By Paul Gleeson BBS, QFA, CFP
This article also appears in the Celtic Connection, where Paul is a regular contributor.
In recent weeks, there has been much written about commodities and how recent global events may in time have extreme effects on the prices of various commodities. At the time of writing this article, gold has surged to a record high and is consistently staying over $1,400 an ounce. Oil is now over $100 a barrel again with predictions from many commentators that these and other commodities will move much higher in the short to medium term.
These are issues that none of us can control. But one very valuable commodity that we can control is time, or more specifically our use of time and this is something I want to explore in more detail here today.
Albert Einstein referred to compound interest as the 8th wonder of the world; the reason compound interest is so powerful, is time. I would argue that time is one of the most valuable commodities we have, but its discussion is not one that commands much space in the financial media. Much of what we see in the media is sound bites (particularly on television) and beyond our control. We can choose to act in a certain way with the information we receive, but we cannot control the information itself.
So when we read articles about the price of various commodities or the value of the U.S. dollar, our attention is being focused on a commodity whose value we cannot control. I personally believe time’s value as a commodity is 100% linked to how we each individually use it. When it comes to our wealth building, it can be extremely valuable if we use it wisely… and completely worthless if we waste it.
So for the next few minutes as you read this article, I would like to focus your attention on a commodity whose value I believe you can control.
Let’s consider two people, we’ll call them Cher and Tina.
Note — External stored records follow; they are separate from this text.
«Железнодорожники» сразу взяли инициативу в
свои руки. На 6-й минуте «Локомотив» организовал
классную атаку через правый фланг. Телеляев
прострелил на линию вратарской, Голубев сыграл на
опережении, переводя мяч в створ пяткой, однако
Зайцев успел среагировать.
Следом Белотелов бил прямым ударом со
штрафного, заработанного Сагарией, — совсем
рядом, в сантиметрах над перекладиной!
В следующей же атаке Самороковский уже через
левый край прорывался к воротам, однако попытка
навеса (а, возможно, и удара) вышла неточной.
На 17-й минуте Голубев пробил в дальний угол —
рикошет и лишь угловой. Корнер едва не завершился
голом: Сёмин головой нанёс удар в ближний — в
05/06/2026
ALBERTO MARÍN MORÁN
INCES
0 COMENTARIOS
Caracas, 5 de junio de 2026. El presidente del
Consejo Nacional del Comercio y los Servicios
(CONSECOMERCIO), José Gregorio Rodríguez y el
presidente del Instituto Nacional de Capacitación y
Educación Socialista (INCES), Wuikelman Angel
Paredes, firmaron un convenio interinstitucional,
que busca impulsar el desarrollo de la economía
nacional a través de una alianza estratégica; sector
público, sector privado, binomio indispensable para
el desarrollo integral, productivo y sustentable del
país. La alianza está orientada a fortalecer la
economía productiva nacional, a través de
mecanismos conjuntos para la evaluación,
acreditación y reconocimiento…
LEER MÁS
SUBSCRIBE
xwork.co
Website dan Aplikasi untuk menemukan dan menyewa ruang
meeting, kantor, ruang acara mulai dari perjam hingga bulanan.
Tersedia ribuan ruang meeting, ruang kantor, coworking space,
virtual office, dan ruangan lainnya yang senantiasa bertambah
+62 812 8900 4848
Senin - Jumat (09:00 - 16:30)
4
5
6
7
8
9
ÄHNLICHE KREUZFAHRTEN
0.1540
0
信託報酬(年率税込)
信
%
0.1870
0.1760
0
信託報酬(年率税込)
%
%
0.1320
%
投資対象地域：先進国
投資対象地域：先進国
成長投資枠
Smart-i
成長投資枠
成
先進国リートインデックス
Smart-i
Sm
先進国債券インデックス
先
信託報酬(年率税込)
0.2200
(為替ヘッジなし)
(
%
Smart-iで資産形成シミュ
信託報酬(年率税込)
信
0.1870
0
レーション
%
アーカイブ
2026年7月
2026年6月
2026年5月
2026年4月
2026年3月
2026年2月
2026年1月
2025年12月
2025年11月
They are both 35, married with a young child. Cher and Tina work full time as do their husbands (Sonny & Ike). All four have good jobs and are in a position to save money each month towards their financial independence.
We will assume that Sonny and Cher decide at the age of 35 to save $5,000 a month towards their retirement. Let’s assume that Ike and Tina decide to spend their money on “other stuff” – leather pants and the like, and don’t start saving until the age of 40. However, because Cher and Tina are good friends and talk about their finances, when Tina & Ike start saving, they decide to save extra to catch up with Sonny and Cher.
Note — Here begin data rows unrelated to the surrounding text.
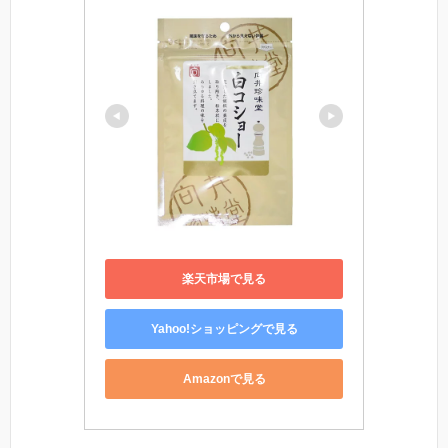
楽天市場で見る
Yahoo!ショッピングで見る
Amazonで見る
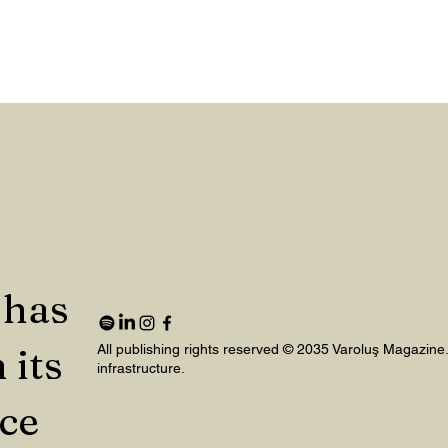
 has
 its
All publishing rights reserved © 2035 Varoluş Magazine
infrastructure.
nce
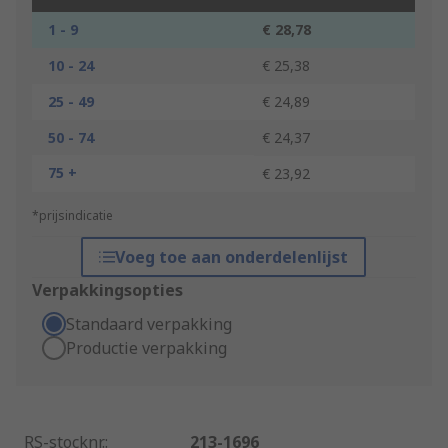
1 - 9
€ 28,78
10 - 24
€ 25,38
25 - 49
€ 24,89
50 - 74
€ 24,37
75 +
€ 23,92
*prijsindicatie
Voeg toe aan onderdelenlijst
Verpakkingsopties
Standaard verpakking
Productie verpakking
RS-stocknr.
:
213-1696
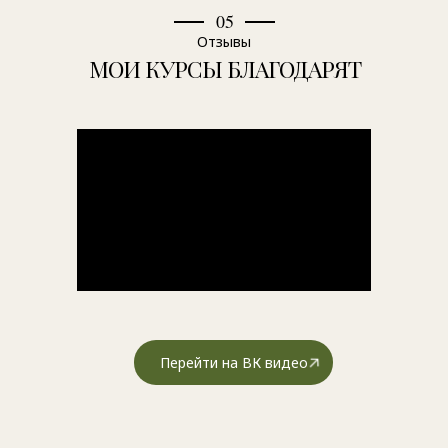
05
Отзывы
МОИ КУРСЫ БЛАГОДАРЯТ
Перейти на ВК видео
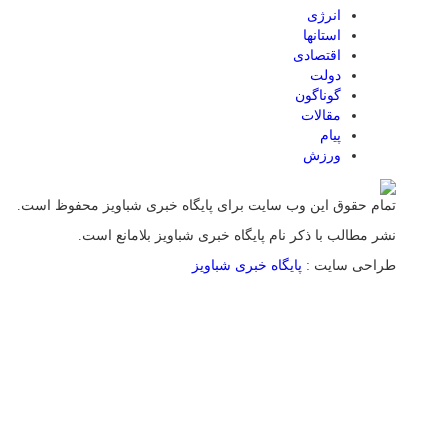
انرژی
استانها
اقتصادی
دولت
گوناگون
مقالات
پیام
ورزش
تمام حقوق این وب سایت برای پایگاه خبری شباویز محفوظ است.
نشر مطالب با ذکر نام پایگاه خبری شباویز بلامانع است.
طراحی سایت :
پایگاه خبری شباویز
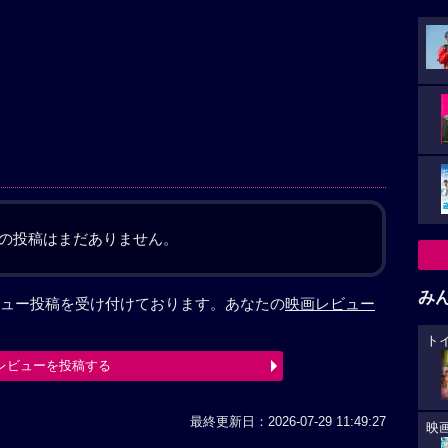
の投稿はまだありません。
み
ュー投稿を受け付けております。あなたの
映画レビュー
ト
レビューを投稿する
最終更新日：2026-07-29 11:49:27
映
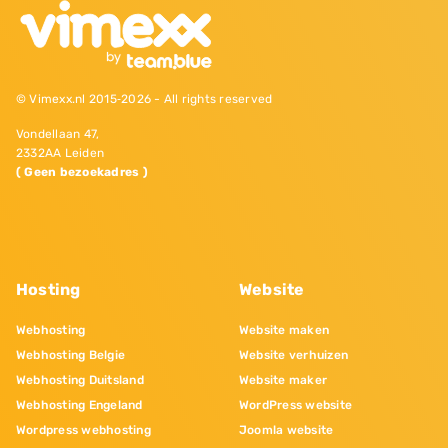
© Vimexx.nl 2015‐2026 - All rights reserved
Vondellaan 47,
2332AA Leiden
( Geen bezoekadres )
Hosting
Website
Webhosting
Website maken
Webhosting Belgie
Website verhuizen
Webhosting Duitsland
Website maker
Webhosting Engeland
WordPress website
Wordpress webhosting
Joomla website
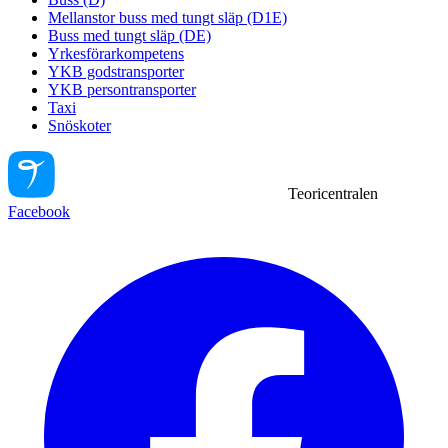
Mellanstor buss med tungt släp (D1E)
Buss med tungt släp (DE)
Yrkesförarkompetens
YKB godstransporter
YKB persontransporter
Taxi
Snöskoter
Teoricentralen
Facebook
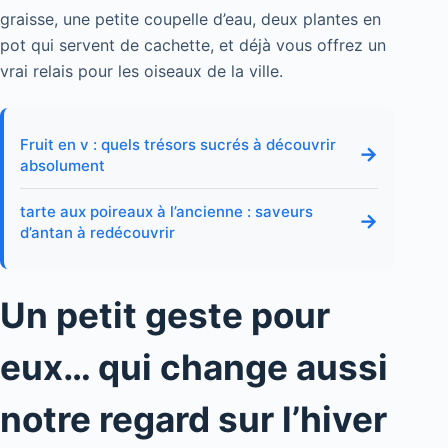
graisse, une petite coupelle d’eau, deux plantes en
pot qui servent de cachette, et déjà vous offrez un
vrai relais pour les oiseaux de la ville.
Fruit en v : quels trésors sucrés à découvrir
→
absolument
tarte aux poireaux à l’ancienne : saveurs
→
d’antan à redécouvrir
Un petit geste pour
eux… qui change aussi
notre regard sur l’hiver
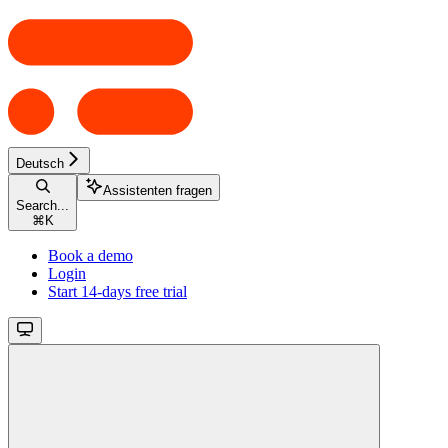
Deutsch
Assistenten fragen
Search...
⌘
K
Book a demo
Login
Start 14-days free trial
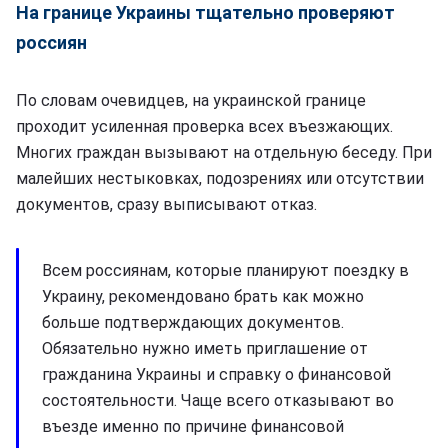
На границе Украины тщательно проверяют
россиян
По словам очевидцев, на украинской границе
проходит усиленная проверка всех въезжающих.
Многих граждан вызывают на отдельную беседу. При
малейших нестыковках, подозрениях или отсутствии
документов, сразу выписывают отказ.
Всем россиянам, которые планируют поездку в
Украину, рекомендовано брать как можно
больше подтверждающих документов.
Обязательно нужно иметь приглашение от
гражданина Украины и справку о финансовой
состоятельности. Чаще всего отказывают во
въезде именно по причине финансовой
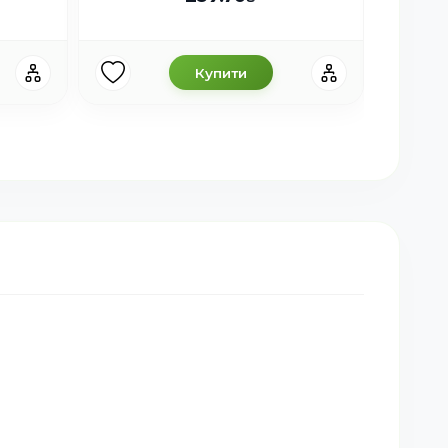
Купити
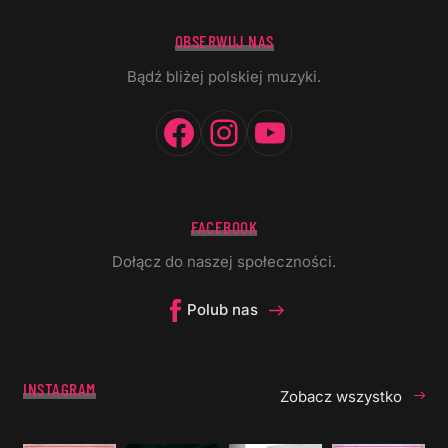
OBSERWUJ NAS
Bądź bliżej polskiej muzyki.
Facebook
Instagram
YouTube
FACEBOOK
Dołącz do naszej społeczności.
Polub nas
INSTAGRAM
Zobacz wszystko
Let’s look at how the numbers work out:
Sonny & Cher save $5,000 a month from the age of 35 to 60; they earn 7% annually on their savings
Total Deposits over 25 years: $1,500,000
Total Savings by age 60: $3,937,347
Ike & Tina save $6,250 a month from the age of 40 to 60, they earn 7% annually on their savings
Total Deposits over 25 years: $1,500,000
Total Savings by age 60: $3,190,038
As you can see, there is a huge difference between the two outcomes – $747,309 to be exact. This is how valuable time has been for Sonny and Cher. Even though both couples saved the exact same amounts ($1.5 million), Sonny and Cher used time more effectively and are now $747,309 better off than Ike and Tina.
These additional funds may mean they become financially independent earlier, which in turn may result in them not having to work into their later years. Not having the stress of working in your later years may very well result in a longer and healthier life, which means more time with loved ones and family. So you could argue that the clever use of time when it comes to one’s money can actually result in creating more time with family and friends.
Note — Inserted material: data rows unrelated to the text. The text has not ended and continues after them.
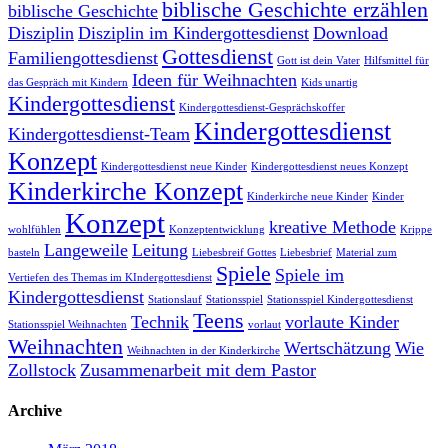
biblische Geschichte erzählen
biblische Geschichte
Disziplin
Disziplin im Kindergottesdienst
Download
Gottesdienst
Familiengottesdienst
Gott ist dein Vater
Hilfsmittel für
Ideen für Weihnachten
das Gespräch mit Kindern
Kids unartig
Kindergottesdienst
Kindergottesdienst-Gesprächskoffer
Kindergottesdienst
Kindergottesdienst-Team
Konzept
Kindergottesdienst neue Kinder
Kindergottesdienst neues Konzept
Kinderkirche Konzept
Kinderkirche neue Kinder
Kinder
Konzept
kreative Methode
wohlfühlen
Konzeptentwicklung
Krippe
Langeweile
Leitung
basteln
Liebesbreif Gottes
Liebesbrief
Material zum
Spiele
Spiele im
Vertiefen des Themas im KIndergottesdienst
Kindergottesdienst
Stationslauf
Stationsspiel
Stationsspiel Kindergottesdienst
Teens
Technik
vorlaute Kinder
Stationsspiel Weihnachten
vorlaut
Weihnachten
Wertschätzung
Wie
Weihnachten in der Kinderkirche
Zollstock
Zusammenarbeit mit dem Pastor
Archive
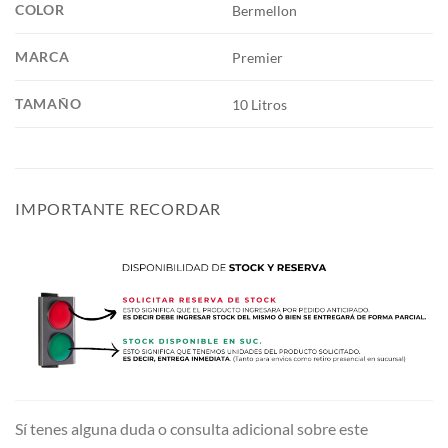
COLOR
Bermellon
MARCA
Premier
TAMAÑO
10 Litros
IMPORTANTE RECORDAR
Sí tenes alguna duda o consulta adicional sobre este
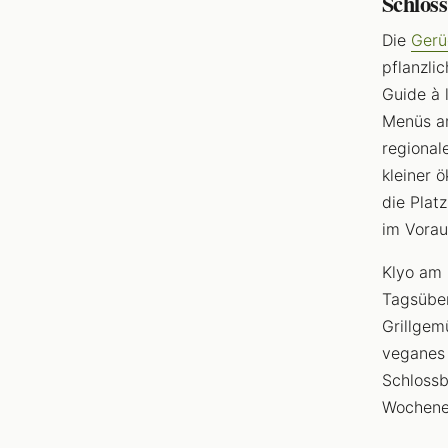
Schlos
Die
Gerü
pflanzli
Guide à 
Menüs an
regional
kleiner 
die Plat
im Vorau
Klyo am 
Tagsübe
Grillgem
veganes 
Schlossb
Wochene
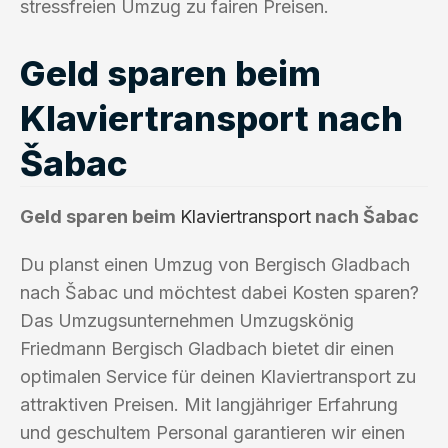
stressfreien Umzug zu fairen Preisen.
Geld sparen beim
Klaviertransport nach
Šabac
Geld sparen beim
Klaviertransport
nach Šabac
Du planst einen Umzug von Bergisch Gladbach
nach Šabac und möchtest dabei Kosten sparen?
Das Umzugsunternehmen Umzugskönig
Friedmann Bergisch Gladbach bietet dir einen
optimalen Service für deinen Klaviertransport zu
attraktiven Preisen. Mit langjähriger Erfahrung
und geschultem Personal garantieren wir einen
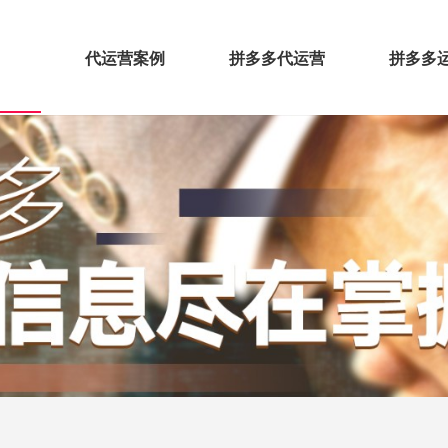
代运营案例
拼多多代运营
拼多多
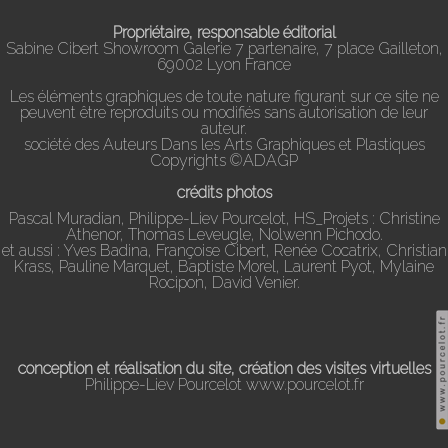
Propriétaire, responsable éditorial
Sabine Cibert Showroom Galerie 7 partenaire, 7 place Gailleton,
69002 Lyon France
Les éléments graphiques de toute nature figurant sur ce site ne
peuvent être reproduits ou modifiés sans autorisation de leur
auteur.
société des Auteurs Dans les Arts Graphiques et Plastiques
Copyrights ©ADAGP
crédits photos
Pascal Muradian, Philippe-Liev Pourcelot, HS_Projets : Christine
Athenor, Thomas Leveugle, Nolwenn Pichodo.
et aussi : Yves Badina, Françoise Cibert, Renée Cocatrix, Christian
Krass, Pauline Marquet, Baptiste Morel, Laurent Pyot, Mylaine
Rocipon, David Venier.
conception et réalisation du site, création des visites virtuelles
Philippe-Liev Pourcelot
www.pourcelot.fr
Time, in all facets, is such a precious commodity – when it is spent, it is gone forever. It is so precious, but yet I think often so undervalued.
When it comes to your money, efficiently used time can be one of the most powerful wealth building tools you will ever have at your disposal. If you feel you may be wasting time in this regard, stop and change this today, you will thank yourself for doing so many years from now.